The collaboration began when Pharmacy Professor Jeannine McCune reached out to Bill in Medicinal Chemistry. For twenty years, Jeannine has studied the effects of busulfan on HCT patients to improve its efficacy and lower its toxicity. “ She approached Bill about using metabolomics, a new field that characterizes the small molecule metabolites in biological systems. She asked him to look at the data because of his expertise in the protective molecule glutathione, an antioxidant. (Glutathione is important to busulfan because it is metabolized by the glutathione S-transferases.)

“Sid might have called it ‘strange chemistry.’ Normally when a toxic drug modifies a protein, the drug stays around which makes it toxic—but busulfan modified a protein and then disappeared. It’s really awesome! I kept wondering why no one had studied this before.”
–Bill Atkins, Sid Nelson Endowed Professor of Medicinal Chemistry

Former UWSOP Dean, Sid Nelson
Former UWSOP Dean, Sid Nelson

Bill saw the potential for novel protein modifications. In some classic cases, including examples studied by Sid, drugs or their metabolites are toxic because they stick on to proteins covalently. But with busulfan, it reacts with the proteins, changes them, and then disappears—having changed the chemical nature of the protein. “To my knowledge, it’s unprecedented,” said Bill.

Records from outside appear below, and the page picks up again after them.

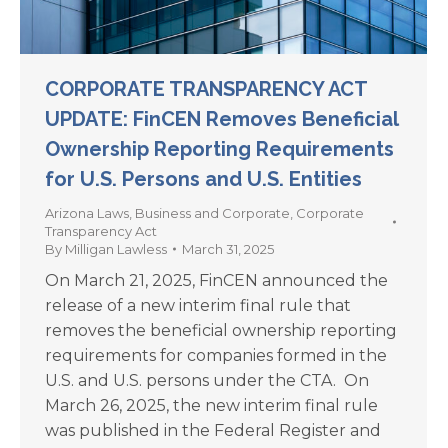
CORPORATE TRANSPARENCY ACT
UPDATE: FinCEN Removes Beneficial
Ownership Reporting Requirements
for U.S. Persons and U.S. Entities
Arizona Laws
,
Business and Corporate
,
Corporate
Transparency Act
By
Milligan Lawless
March 31, 2025
On March 21, 2025, FinCEN announced the
release of a new interim final rule that
removes the beneficial ownership reporting
requirements for companies formed in the
U.S. and U.S. persons under the CTA. On
March 26, 2025, the new interim final rule
was published in the Federal Register and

Busulfan converts cysteines in proteins into dehydroalanine. These reactions also may have utility in protein engineering or nanotechnology. “If you could get other things to react with the dehydroalanine, you could expand how proteins are used—including application of functional probes, drugs, or targeting moieties.”

“Busulfan is a legacy drug, with a mechanism of action based on World War I chemical warfare agents, but it’s still a frontline drug in pediatric cancer therapy,”
— Ed Kelly, Associate Professor of Pharmaceutics

Associate Professor of Pharmaceutics Ed Kelly
Associate Professor of Pharmaceutics Ed Kelly

The collaboration has expanded. Understanding the toxicity of busulfan led Jeannine and Bill to Ed Kelly in Pharmaceutics, whose work with the organ on a chip project is making him a leader in Toxicology. Ed is working to create a liver on a chip that integrates vascular cells so they can start identifying pathways, proteomics, metabolomics, and chemistry, specifically for busulfan toxicity in this example.

Jeannine, Bill, and Yvonne Lin (Associate Professor in Pharmaceutics) have an ongoing NIH R01 grant trying to improve the efficacy and lower the toxicity of busulfan. The team is eager to continue this project which embodies the collaborative spirit and science that were hallmarks of Sid’s leadership.